• _EXERCISE DESCRIPTION_
Give an exact copy of every line, leaving images out.

• _SUPPLIED DATA_

>>>

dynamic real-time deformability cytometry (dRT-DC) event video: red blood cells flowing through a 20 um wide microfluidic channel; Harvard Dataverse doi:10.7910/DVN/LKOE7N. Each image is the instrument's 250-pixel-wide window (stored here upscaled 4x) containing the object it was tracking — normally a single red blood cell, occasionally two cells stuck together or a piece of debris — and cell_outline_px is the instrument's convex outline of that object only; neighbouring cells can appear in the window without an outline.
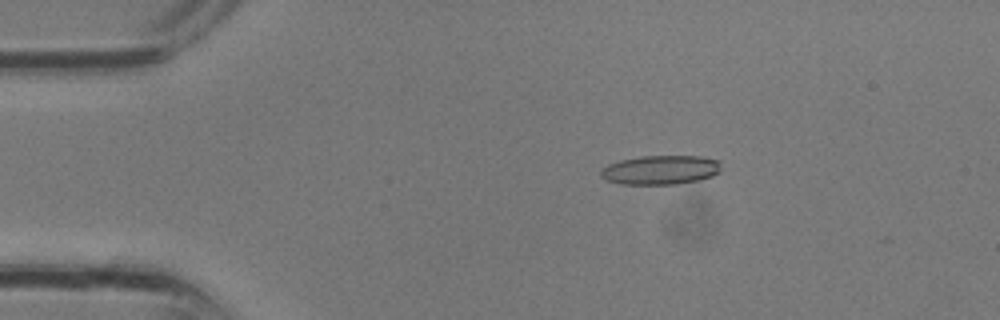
{"species": "common noctule bat (a hibernating species)", "species_latin": "Nyctalus noctula", "temperature_condition": "room temperature", "stored_images_in_passage": 12, "camera_frame_rate_fps": 3000, "um_per_image_px": 0.085, "animal": {"sex": "male", "body_mass_g": 13.3}, "frame": {"image": 1, "passage_image": 6, "time_ms": 1.667, "image_size_px": [1000, 320], "cell_outline_px": [[720, 172], [712, 176], [700, 180], [676, 184], [620, 184], [608, 180], [600, 176], [600, 172], [608, 164], [620, 160], [640, 156], [700, 156], [720, 160]], "centroid_in_image_um": [56.17, 14.44], "position_along_channel_um": 28.8, "area_um2": 20.52}}
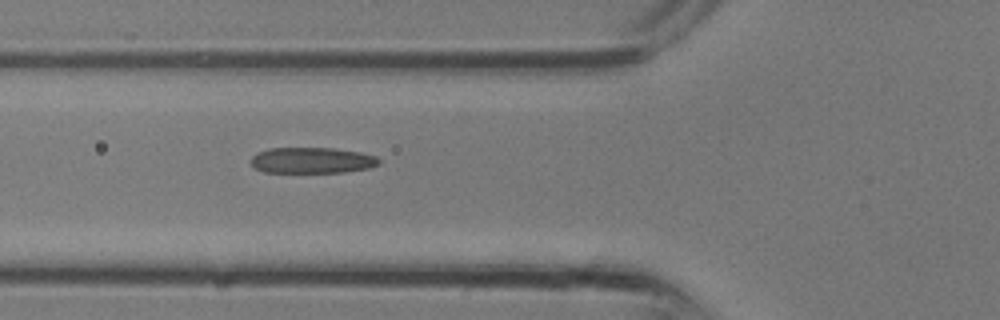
{"frame": {"image": 2, "passage_image": 12, "time_ms": 3.667, "image_size_px": [1000, 320], "cell_outline_px": [[380, 164], [368, 168], [344, 172], [264, 172], [256, 168], [248, 160], [256, 152], [268, 148], [336, 148], [360, 152], [376, 156], [380, 160]], "centroid_in_image_um": [26.5, 13.62], "position_along_channel_um": 99.3, "area_um2": 19.48}}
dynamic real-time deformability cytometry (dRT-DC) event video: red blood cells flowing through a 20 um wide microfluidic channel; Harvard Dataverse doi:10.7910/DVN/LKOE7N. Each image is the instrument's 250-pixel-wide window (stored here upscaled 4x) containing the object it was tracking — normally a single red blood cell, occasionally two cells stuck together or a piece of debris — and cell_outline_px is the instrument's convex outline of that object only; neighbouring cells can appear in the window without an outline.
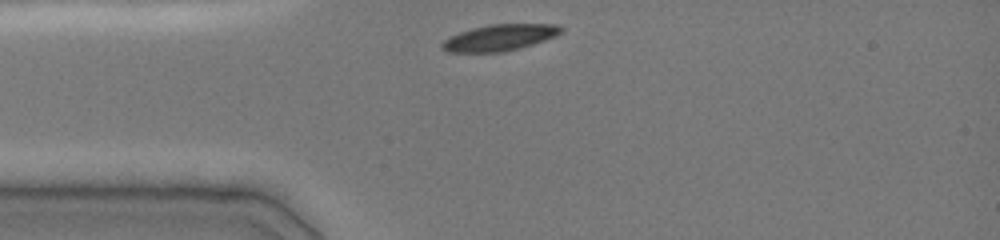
{"species": "common noctule bat (a hibernating species)", "species_latin": "Nyctalus noctula", "temperature_condition": "cold", "stored_images_in_passage": 22, "camera_frame_rate_fps": 3000, "um_per_image_px": 0.085, "animal": {"sex": "female", "body_mass_g": 19.0, "forearm_length_mm": 51.5}, "frame": {"image": 1, "passage_image": 1, "time_ms": 0.0, "image_size_px": [1000, 240], "cell_outline_px": [[564, 28], [556, 36], [520, 48], [504, 52], [448, 52], [440, 48], [440, 44], [444, 40], [460, 32], [472, 28], [488, 24], [560, 24]], "centroid_in_image_um": [42.47, 3.19], "position_along_channel_um": 42.5, "area_um2": 18.26}}
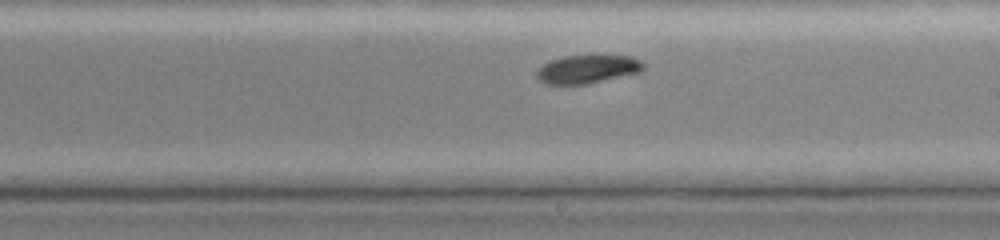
{"frame": {"image": 2, "passage_image": 17, "time_ms": 5.333, "image_size_px": [1000, 240], "cell_outline_px": [[644, 68], [640, 72], [588, 84], [544, 84], [536, 76], [536, 72], [544, 64], [552, 60], [564, 56], [632, 56], [640, 60], [644, 64]], "centroid_in_image_um": [49.95, 5.89], "position_along_channel_um": 239.1, "area_um2": 17.46}}
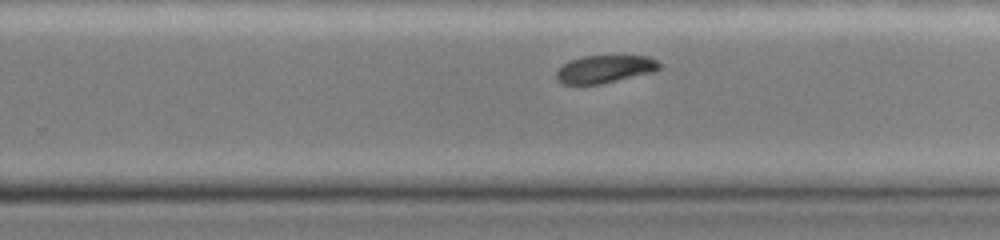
{"frame": {"image": 3, "passage_image": 20, "time_ms": 6.333, "image_size_px": [1000, 240], "cell_outline_px": [[660, 68], [652, 72], [600, 84], [560, 84], [556, 80], [556, 72], [564, 64], [572, 60], [584, 56], [648, 56], [656, 60], [660, 64]], "centroid_in_image_um": [51.39, 5.88], "position_along_channel_um": 278.4, "area_um2": 16.42}}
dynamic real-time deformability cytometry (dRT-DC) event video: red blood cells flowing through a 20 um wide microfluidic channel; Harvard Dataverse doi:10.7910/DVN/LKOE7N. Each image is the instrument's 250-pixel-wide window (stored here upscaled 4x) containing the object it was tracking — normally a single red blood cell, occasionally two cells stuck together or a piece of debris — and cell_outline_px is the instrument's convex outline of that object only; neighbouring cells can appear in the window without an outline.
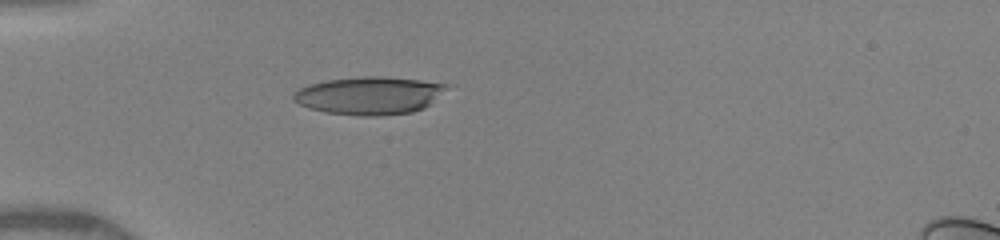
{"species": "human", "species_latin": "Homo sapiens", "temperature_condition": "warm", "stored_images_in_passage": 35, "camera_frame_rate_fps": 3000, "um_per_image_px": 0.085, "donor": {"sex": "female"}, "frame": {"image": 1, "passage_image": 1, "time_ms": 0.0, "image_size_px": [1000, 240], "cell_outline_px": [[448, 88], [424, 108], [412, 112], [376, 116], [360, 116], [328, 112], [308, 108], [292, 100], [292, 96], [300, 88], [312, 84], [328, 80], [364, 76], [384, 76], [420, 80], [448, 84]], "centroid_in_image_um": [31.4, 8.12], "position_along_channel_um": 53.6, "area_um2": 33.47}}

<<<

• _RESPONSE_
dynamic real-time deformability cytometry (dRT-DC) event video: red blood cells flowing through a 20 um wide microfluidic channel; Harvard Dataverse doi:10.7910/DVN/LKOE7N. Each image is the instrument's 250-pixel-wide window (stored here upscaled 4x) containing the object it was tracking — normally a single red blood cell, occasionally two cells stuck together or a piece of debris — and cell_outline_px is the instrument's convex outline of that object only; neighbouring cells can appear in the window without an outline.
{"species": "common noctule bat (a hibernating species)", "species_latin": "Nyctalus noctula", "temperature_condition": "room temperature", "stored_images_in_passage": 12, "camera_frame_rate_fps": 3000, "um_per_image_px": 0.085, "animal": {"sex": "male", "body_mass_g": 13.3}, "frame": {"image": 1, "passage_image": 6, "time_ms": 1.667, "image_size_px": [1000, 320], "cell_outline_px": [[720, 172], [712, 176], [700, 180], [676, 184], [620, 184], [608, 180], [600, 176], [600, 172], [608, 164], [620, 160], [640, 156], [700, 156], [720, 160]], "centroid_in_image_um": [56.17, 14.44], "position_along_channel_um": 28.8, "area_um2": 20.52}}
{"frame": {"image": 2, "passage_image": 12, "time_ms": 3.667, "image_size_px": [1000, 320], "cell_outline_px": [[380, 164], [368, 168], [344, 172], [264, 172], [256, 168], [248, 160], [256, 152], [268, 148], [336, 148], [360, 152], [376, 156], [380, 160]], "centroid_in_image_um": [26.5, 13.62], "position_along_channel_um": 99.3, "area_um2": 19.48}}
dynamic real-time deformability cytometry (dRT-DC) event video: red blood cells flowing through a 20 um wide microfluidic channel; Harvard Dataverse doi:10.7910/DVN/LKOE7N. Each image is the instrument's 250-pixel-wide window (stored here upscaled 4x) containing the object it was tracking — normally a single red blood cell, occasionally two cells stuck together or a piece of debris — and cell_outline_px is the instrument's convex outline of that object only; neighbouring cells can appear in the window without an outline.
{"species": "common noctule bat (a hibernating species)", "species_latin": "Nyctalus noctula", "temperature_condition": "cold", "stored_images_in_passage": 22, "camera_frame_rate_fps": 3000, "um_per_image_px": 0.085, "animal": {"sex": "female", "body_mass_g": 19.0, "forearm_length_mm": 51.5}, "frame": {"image": 1, "passage_image": 1, "time_ms": 0.0, "image_size_px": [1000, 240], "cell_outline_px": [[564, 28], [556, 36], [520, 48], [504, 52], [448, 52], [440, 48], [440, 44], [444, 40], [460, 32], [472, 28], [488, 24], [560, 24]], "centroid_in_image_um": [42.47, 3.19], "position_along_channel_um": 42.5, "area_um2": 18.26}}
{"frame": {"image": 2, "passage_image": 17, "time_ms": 5.333, "image_size_px": [1000, 240], "cell_outline_px": [[644, 68], [640, 72], [588, 84], [544, 84], [536, 76], [536, 72], [544, 64], [552, 60], [564, 56], [632, 56], [640, 60], [644, 64]], "centroid_in_image_um": [49.95, 5.89], "position_along_channel_um": 239.1, "area_um2": 17.46}}
{"frame": {"image": 3, "passage_image": 20, "time_ms": 6.333, "image_size_px": [1000, 240], "cell_outline_px": [[660, 68], [652, 72], [600, 84], [560, 84], [556, 80], [556, 72], [564, 64], [572, 60], [584, 56], [648, 56], [656, 60], [660, 64]], "centroid_in_image_um": [51.39, 5.88], "position_along_channel_um": 278.4, "area_um2": 16.42}}
dynamic real-time deformability cytometry (dRT-DC) event video: red blood cells flowing through a 20 um wide microfluidic channel; Harvard Dataverse doi:10.7910/DVN/LKOE7N. Each image is the instrument's 250-pixel-wide window (stored here upscaled 4x) containing the object it was tracking — normally a single red blood cell, occasionally two cells stuck together or a piece of debris — and cell_outline_px is the instrument's convex outline of that object only; neighbouring cells can appear in the window without an outline.
{"species": "human", "species_latin": "Homo sapiens", "temperature_condition": "warm", "stored_images_in_passage": 35, "camera_frame_rate_fps": 3000, "um_per_image_px": 0.085, "donor": {"sex": "female"}, "frame": {"image": 1, "passage_image": 1, "time_ms": 0.0, "image_size_px": [1000, 240], "cell_outline_px": [[448, 88], [424, 108], [412, 112], [376, 116], [360, 116], [328, 112], [308, 108], [292, 100], [292, 96], [300, 88], [312, 84], [328, 80], [364, 76], [384, 76], [420, 80], [448, 84]], "centroid_in_image_um": [31.4, 8.12], "position_along_channel_um": 53.6, "area_um2": 33.47}}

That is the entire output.